October 10, 2021
Part of our human nature wants a short, simple answer: What do I need? What do I have to do? How easy will it be? We ask the same questions for many areas of our lives as we face all kinds of different experiences.
Sometimes, all we can answer to each other is “this is what worked for me.”
“What, then, must I do to inherit eternal life?” is a very important question. The very question hopes for a clear list of things to do. The man had already done everything that he knew, like following the Torah and the commandments, but was still lacking confidence. There must be something more, he was thinking.
Jesus didn’t make him feel any more confident when he suggested that the man sell everything in favor of poor people. That was to ensure that he would possess the treasure of heaven?
Before we can answer the question of how we inherit eternal life, we have to ask ourselves how can I be happy living my life on earth and discovering my purpose for living? In one sense, we know that just accumulating more and more things is not a lasting answer, and we need more than things (and materialistic dreams) and work and money to give us personal happiness. We need person relationships as well that are nurturing and wholesome. We have a soul that thrives on love and respect and gratitude. None of us wants to be treated like a thing or an object or to be used.
We have to get through life first before we get to heaven. We need to live our present life generously, wholeheartedly and with great love! Our soul needs to include the souls of everyone, because life is not for me as one person; it is for all of us.
Our problem living at the beginning of the 21st century is the same problem of the man speaking to Jesus in the first century. Possessions, the desire for more possessions, using possessions, wealth and success as a buffer. Once we get on the path of more and more, we are never satisfied. Then, “more and more” becomes our game and our attitude for life. There is never enough!
The spiritual path that Jesus sets before us is to trust God, to put our lives, dreams and hopes in God’s hand, rather than in the pursuit of “more and more.”
To gain eternal life is not to gain a possession. To get to eternal life is to experience the fullness of the perfect or complete life. It is not a matter of what more I must do, but of how well I have placed my life in God’s hand and have understood his purpose for my life.

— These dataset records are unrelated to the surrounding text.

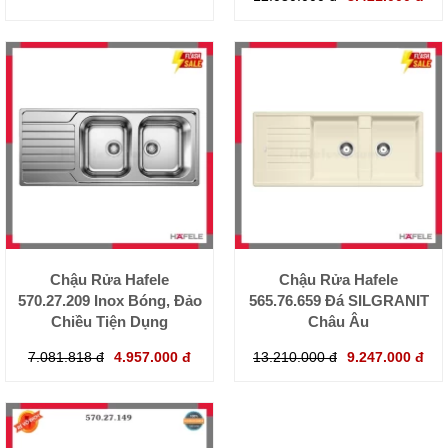
Chậu Rửa Hafele
Chậu Rửa Hafele
570.27.209 Inox Bóng, Đảo
565.76.659 Đá SILGRANIT
Chiều Tiện Dụng
Châu Âu
7.081.818 đ
4.957.000 đ
13.210.000 đ
9.247.000 đ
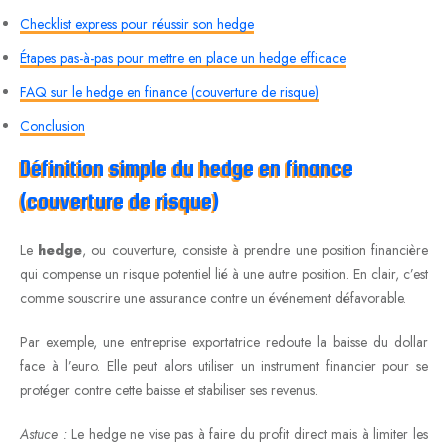
Checklist express pour réussir son hedge
Étapes pas-à-pas pour mettre en place un hedge efficace
FAQ sur le hedge en finance (couverture de risque)
Conclusion
Définition simple du hedge en finance
(couverture de risque)
Le
hedge
, ou couverture, consiste à prendre une position financière
qui compense un risque potentiel lié à une autre position. En clair, c’est
comme souscrire une assurance contre un événement défavorable.
Par exemple, une entreprise exportatrice redoute la baisse du dollar
face à l’euro. Elle peut alors utiliser un instrument financier pour se
protéger contre cette baisse et stabiliser ses revenus.
Astuce :
Le hedge ne vise pas à faire du profit direct mais à limiter les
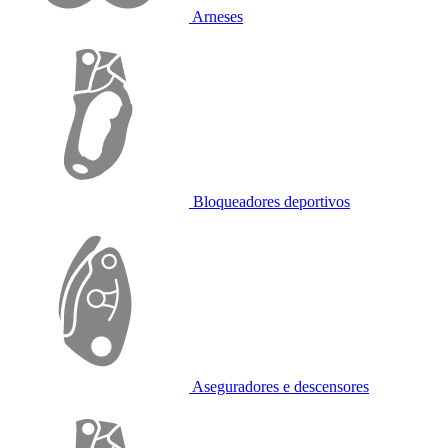
Arneses
Bloqueadores deportivos
Aseguradores e descensores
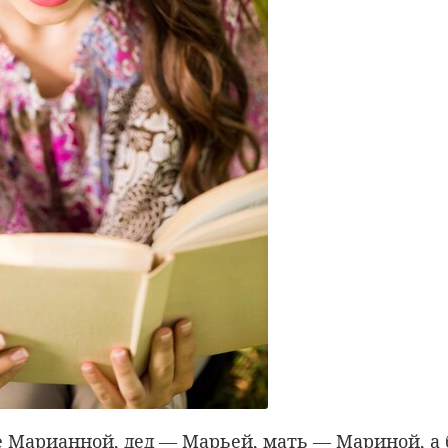
е Марианной, дед — Марьей, мать — Мариной, а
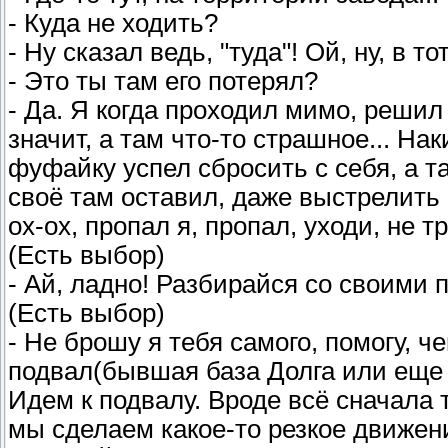
- Куда не ходить?
- Ну сказал ведь, "туда"! Ой, ну, в то
- Это ты там его потерял?
- Да. Я когда проходил мимо, решил 
значит, а там что-то страшное... На
фуфайку успел сбросить с себя, а т
своё там оставил, даже выстрелить 
ох-ох, пропал я, пропал, уходи, не т
(Есть выбор)
- Ай, ладно! Разбирайся со своими
(Есть выбор)
- Не брошу я тебя самого, помогу, ч
подвал(бывшая база Долга или еще 
Идем к подвалу. Вроде всё сначала 
мы сделаем какое-то резкое движени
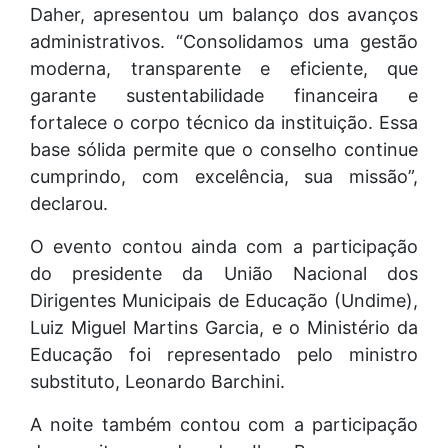
Daher, apresentou um balanço dos avanços
administrativos. “Consolidamos uma gestão
moderna, transparente e eficiente, que
garante sustentabilidade financeira e
fortalece o corpo técnico da instituição. Essa
base sólida permite que o conselho continue
cumprindo, com excelência, sua missão”,
declarou.
O evento contou ainda com a participação
do presidente da União Nacional dos
Dirigentes Municipais de Educação (Undime),
Luiz Miguel Martins Garcia, e o Ministério da
Educação foi representado pelo ministro
substituto, Leonardo Barchini.
A noite também contou com a participação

Sometimes, our Catholic faith gives us the impression that if I say someone’s prayer or assume their devotions, if I do something spiritual for 9 times, I will have lined up all my tickets to heaven. There is no ticket that I buy or earn! “All things are possible for God,” Jesus says. It is not just about simplifying our lives or purifying our egos, it is about abandoning our quests and finding our consolation and happiness in another way, the way of service and compassion, the attitude of blessing the world with our presence, rather than taking from the world for myself.

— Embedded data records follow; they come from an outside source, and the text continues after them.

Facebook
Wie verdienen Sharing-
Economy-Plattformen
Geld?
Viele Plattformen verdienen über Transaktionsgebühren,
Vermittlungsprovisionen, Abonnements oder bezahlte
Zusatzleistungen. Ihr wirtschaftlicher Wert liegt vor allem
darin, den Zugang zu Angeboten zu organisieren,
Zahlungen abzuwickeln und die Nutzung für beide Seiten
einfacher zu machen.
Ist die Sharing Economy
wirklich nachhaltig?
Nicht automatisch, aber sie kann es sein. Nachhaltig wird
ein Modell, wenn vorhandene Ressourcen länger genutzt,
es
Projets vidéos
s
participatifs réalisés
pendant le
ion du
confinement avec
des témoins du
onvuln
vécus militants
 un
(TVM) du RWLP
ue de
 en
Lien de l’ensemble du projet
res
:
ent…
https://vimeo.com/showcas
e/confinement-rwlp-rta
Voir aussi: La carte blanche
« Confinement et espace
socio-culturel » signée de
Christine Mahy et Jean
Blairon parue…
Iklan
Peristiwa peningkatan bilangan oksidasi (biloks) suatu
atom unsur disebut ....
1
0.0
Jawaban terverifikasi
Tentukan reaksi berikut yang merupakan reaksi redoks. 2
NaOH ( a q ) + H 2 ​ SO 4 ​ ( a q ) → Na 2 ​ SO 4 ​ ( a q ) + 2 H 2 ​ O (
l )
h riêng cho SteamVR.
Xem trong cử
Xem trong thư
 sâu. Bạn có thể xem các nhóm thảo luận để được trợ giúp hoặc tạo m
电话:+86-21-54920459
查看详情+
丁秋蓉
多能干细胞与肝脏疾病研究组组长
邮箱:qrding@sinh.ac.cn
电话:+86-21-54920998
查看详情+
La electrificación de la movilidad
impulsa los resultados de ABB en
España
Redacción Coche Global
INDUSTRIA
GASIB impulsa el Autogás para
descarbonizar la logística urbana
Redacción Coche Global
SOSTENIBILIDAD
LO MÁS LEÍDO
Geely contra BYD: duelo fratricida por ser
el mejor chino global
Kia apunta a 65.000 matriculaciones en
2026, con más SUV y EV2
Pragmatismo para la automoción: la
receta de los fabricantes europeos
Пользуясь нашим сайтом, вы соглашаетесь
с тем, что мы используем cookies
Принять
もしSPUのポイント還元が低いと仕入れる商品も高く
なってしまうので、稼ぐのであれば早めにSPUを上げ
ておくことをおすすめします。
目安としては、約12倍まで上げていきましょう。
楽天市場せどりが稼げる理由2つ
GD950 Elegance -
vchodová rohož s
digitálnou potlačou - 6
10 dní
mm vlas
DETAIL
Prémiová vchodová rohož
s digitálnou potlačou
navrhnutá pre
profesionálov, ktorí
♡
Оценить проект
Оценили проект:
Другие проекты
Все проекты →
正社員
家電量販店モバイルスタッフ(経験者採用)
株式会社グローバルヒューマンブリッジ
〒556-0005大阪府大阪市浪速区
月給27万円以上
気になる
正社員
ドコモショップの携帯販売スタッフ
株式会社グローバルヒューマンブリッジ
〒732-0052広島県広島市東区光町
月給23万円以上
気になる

The requirement of entering heaven is a change of spirit in my life, to put life at God’s service rather than at my own. It is a different kind of change, a different kind of an attitude– to let God do the leading to the meaning and purpose of life rather than be led by a consumer or capitalistic spirit.
The story in today’s Gospel notes that the man’s “face fell, and he went away sad, for he had many possessions.”
The key is not the giving up of possessions, but how we use them, how we share them. “More” should enable us to be generous. Who needs all that we have accumulated?
Generosity and blessing returns to the generous person. Giving opens the human heart to participate in allowing life to be better for others, especially for the poor and for the immigrant trying to find their new place in our society.
Today’s first reading encourages us to pray for prudence and wisdom — to know how to live and what to do. That is how we change our perspective — more prudence and wisdom. That is how we get to eternal life. Wisdom and Jesus also promise: “All good things together came in their company and countless riches at her hands.”
In today’s Psalm, we hear the prayer: “Prosper the work of our hands for us! Prosper the work of our hands!” Our prosperity should not take us away from God and make us more selfish. We hear the prayer: “Fill us with your love, O Lord.” God wants us to be rich in his love, so that his love overflows from us to others.
We do not have a “right” to life. We do not have a “right” to love. We do not have a “right” to prosperity. All of life and all its opportunities are a gift.
Let me present you with the final challenges of God’s word for today. All Catholics need to read our Scriptures, often, and at best daily. We are never going to understand or accept Jesus if we do not read his word and take it into our hearts.
Anyone can go online and read God’s word for each daily mass or Sunday. We need more than just whatever our daily prayers might be or our daily thoughts.
When Jesus says today: “Go sell what you have and give to the poor and you will have treasure in heaven; then come, follow me,” Jesus is inviting us to think and believe like he does — God is first and living now in his Kingdom of goodness, truth, being enlightened.
“Follow me” is more than prayer, or a hope, or a devotion. It is more than the “same old, same old” of life. As the letter to the Hebrews invites us to let the “the two-edged sword of God’s word to penetrate between the soul and spirit, the joints and marrow and be able to discern the reflections and thoughts of the heart.”
When it comes to eternal life, God is the only one who can do that for us. Only God can help improve our focus. Life is not a game to play until it is all over. Life is a gift. Life is a wonderful opportunity to share life with others in a spirit of sharing and generosity. Life is about growing our souls into the soul of God — then eternal life will happen.